THE
MEDIA SITUATION IN SERBIA AFTER OCTOBER 5, 2000
by
ANEM Legal Department and Media Monitoring Agency
a brief summary
1.
INTRODUCTION
The
“democratic revolution” on October 5, 2000, fundamentally changed
the media scene in Serbia. The large state-run and state-connected
media which were once the main propaganda tools for the Milosevic
regime suddenly opened their programs to the presentation of different
political options. Opposition leaders and NGO activists who had
been denied access to those media before October 5 began appearing
daily on various programs. This gave rise to the hope that the
overall media picture in Serbia would rapidly improve with the
end of the period of rigid political control and that it would
soon reach the level seen in other countries in transition. Unfortunately,
two months after substantial democratic changes began, it seems
that the vision of a rapid and successful media transition was
too optimistic and that the depth of the inherited problems in
most broadcast state-run and state-connected media was such that
rapid and substantial transformation was impossible.
2.
THE REGULATORY FRAMEWORK AND TRENDS
It
must be noted that the regulatory framework, in other words the
legal regulations governing broadcast media have not changed at
all since October 5. The reasons are very practical and come
down to political problems related to the establishment of a federal
government and a transitional government in Serbia, with the Parliament
dissolved.
First
of all, the Public Information Act is still in effect in Serbia.
This law was adopted in 1998 and the Serbian Parliament has not
repealed it, although this was on the agenda at the last session.
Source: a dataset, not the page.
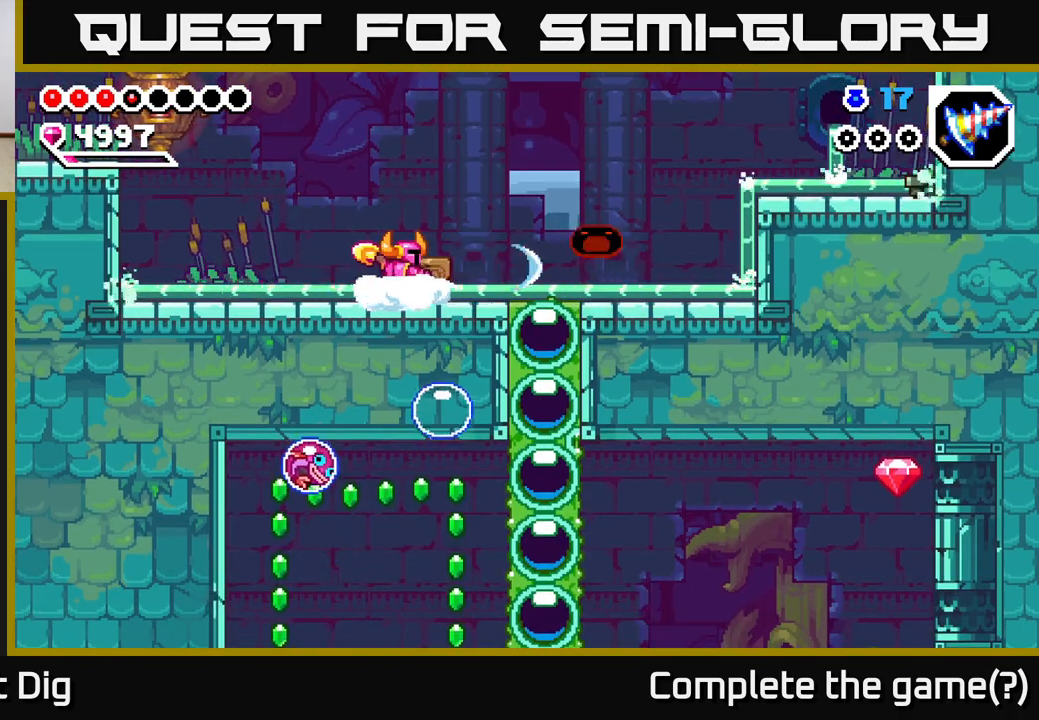
{"buttons": ["DPAD_RIGHT"], "right_stick": "center", "events": [[200, "X", "down"], [317, "X", "up"]]}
Because this session was focused on the establishment of the transitional
government and the calling of Serbian elections, this item was
lost on the agenda, pushed out by more pressing political issues.
There has, however, been no further implementation of this repressive
legislation because the social climate in the country has changed
substantially and magistrates have been able to find ways to avoid
acting in accordance with this act. This is demonstrated by the
case of the Vranjske Novine newspaper and one of its journalists,
Sladjana Veljkovic, who were sued by the local Forestry Company
in the town of Vranje. This was the only case of the act being
invoked since October 5. Magistrate Dragan Stojanovic, on November
10, decided to dismiss the complaint. The Federal Constitutional
Court, on November 24, finally acted on the numerous demands it
had received since 1998 and began a public appraisal of the legislation.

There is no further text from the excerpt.